In an answer in Parliament recently, Victorian Minister for Corrections Enver Erdogan said that he had had a number of discussions with VACCHO chief executive Aunty Jill Gallagher on establishing such a trial in a Victorian men’s prison.
“I do not have an announcement to make, but she has proposed a pilot at one of our correctional facilities,” Erdogan said.
“We are very close to having something. I am very hopeful of next year having something in our adult system - maybe at one of our men’s prisons, that being a larger cohort in custody. So there is work being done. I do not have an announcement today, but I will shortly.
“I am advocating for greater resources, especially to trial a pilot forst to see what kind of model it will be, because as I know Aboriginal Community Controlled Organisations themselves will say, whether it is the primary care or an additional level of care in a culturally appropriate manner, we need to trial that.”
Erdogan also said that he would soon be visiting the ACT to see the healthcare model as part of the trial in the Canberra prison.

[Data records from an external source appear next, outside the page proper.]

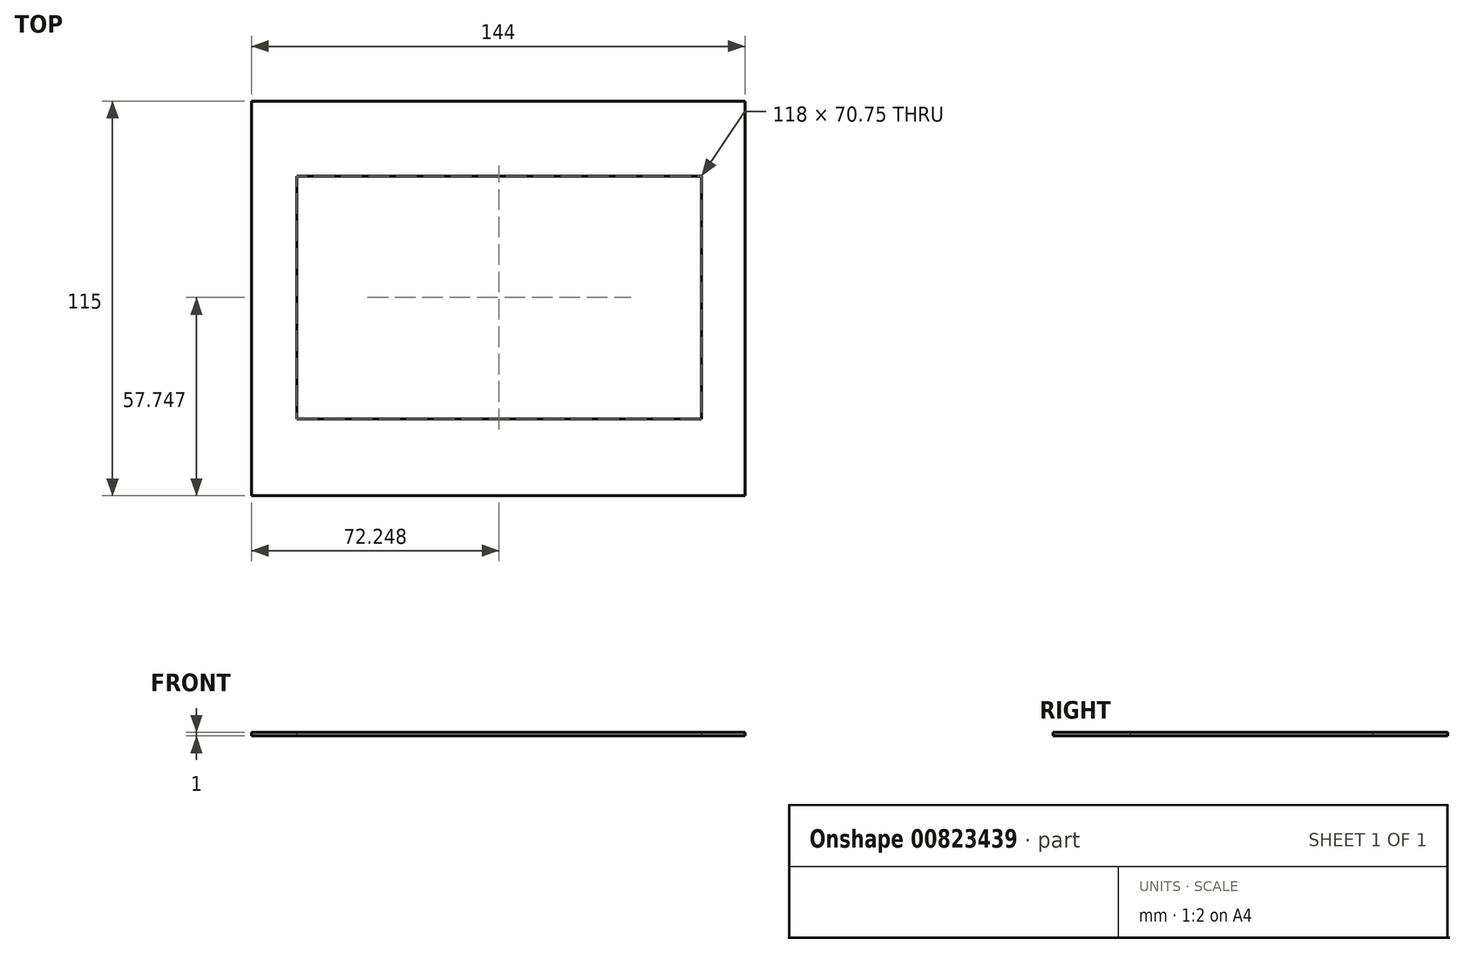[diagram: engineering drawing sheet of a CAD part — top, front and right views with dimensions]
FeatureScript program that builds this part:
annotation { "Feature Type Name" : "Feature", "Feature Type Description" : "" }
export const myFeature = defineFeature(function(context is Context, id is Id, definition is map)
    precondition{}
    {
        {
            var Q0;
            Q0=qCreatedBy(makeId("Top.planeOp"),FACE);
            var sketch = newSketch(context, id + "F0", { "sketchPlane" : qUnion([Q0])});
            skLineSegment(sketch, "E0.bottom", {"start": v(-71.07, 65.38) * mm, "end": v(72.93, 65.38) * mm});
            skLineSegment(sketch, "E0.top", {"start": v(-71.07, -49.62) * mm, "end": v(72.93, -49.62) * mm});
            skLineSegment(sketch, "E0.left", {"start": v(-71.07, 65.38) * mm, "end": v(-71.07, -49.62) * mm});
            skLineSegment(sketch, "E0.right", {"start": v(72.93, 65.38) * mm, "end": v(72.93, -49.62) * mm});
            skLineSegment(sketch, "E1.bottom", {"start": v(-57.82, 43.5) * mm, "end": v(60.18, 43.5) * mm});
            skLineSegment(sketch, "E1.top", {"start": v(-57.82, -27.25) * mm, "end": v(60.18, -27.25) * mm});
            skLineSegment(sketch, "E1.left", {"start": v(-57.82, 43.5) * mm, "end": v(-57.82, -27.25) * mm});
            skLineSegment(sketch, "E1.right", {"start": v(60.18, 43.5) * mm, "end": v(60.18, -27.25) * mm});
            skSolve(sketch);
        }
        {
            var Q0;
            Q0=makeQuery(id+"F0.imprint","IMPRINT",FACE,{"disambiguationData":[TD([[makeQuery(id+"F0.imprint","IMPRINT",EDGE,{"derivedFrom":sQuery(id+"F0.wireOp",EDGE,"E0.bottom")}),-1.0]])]});
            extrude(context, id + "F1", {"entities" : qUnion([Q0]), "depth" : 1 * mm, "offsetDistance" : 25 * mm});
        }
    });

‘Commitments appear to end at the prison gates’
There have been numerous reports recently revealing how the provision of healthcare in prisons is failing First Nations people and putting their lives at risk.
The Victorian Ombudsman found earlier this year that a number of gaps in the current system are putting First Nations people in prison at risk.
“Over the years, the Australian and Victorian governments have made many commitments to Aboriginal peoples’ self-determination, consultation and evidence-based health policy - however, these commitments appear to end at the prison gates,” Victorian Ombudsman Deborah Glass said in the report.
“This investigation found a system that is failing to meet the needs of Aboriginal people in prison. Some of the things we heard were deeply confronting and distressing. For the sake of our over-incarcerated First Peoples, I can only hope this report finally provides the spur for change.”
An independent review of the healthcare provided to First Nations people in adult prisons and youth detention centres is currently sitting on the federal government’s desk after it was completed midway through this year.
The federal Department of Health contracted consulting firm Nous to undertake the review looking into the systemic reform needed to improve the healthcare offered to First Nations people in prison in November last year.
It was looking at “barriers to culturally safe healthcare for First Nations people in prison and opportunities for systemic reform”.
The final report from the review was completed mid-this year and handed to the federal government. The report is yet to be made public.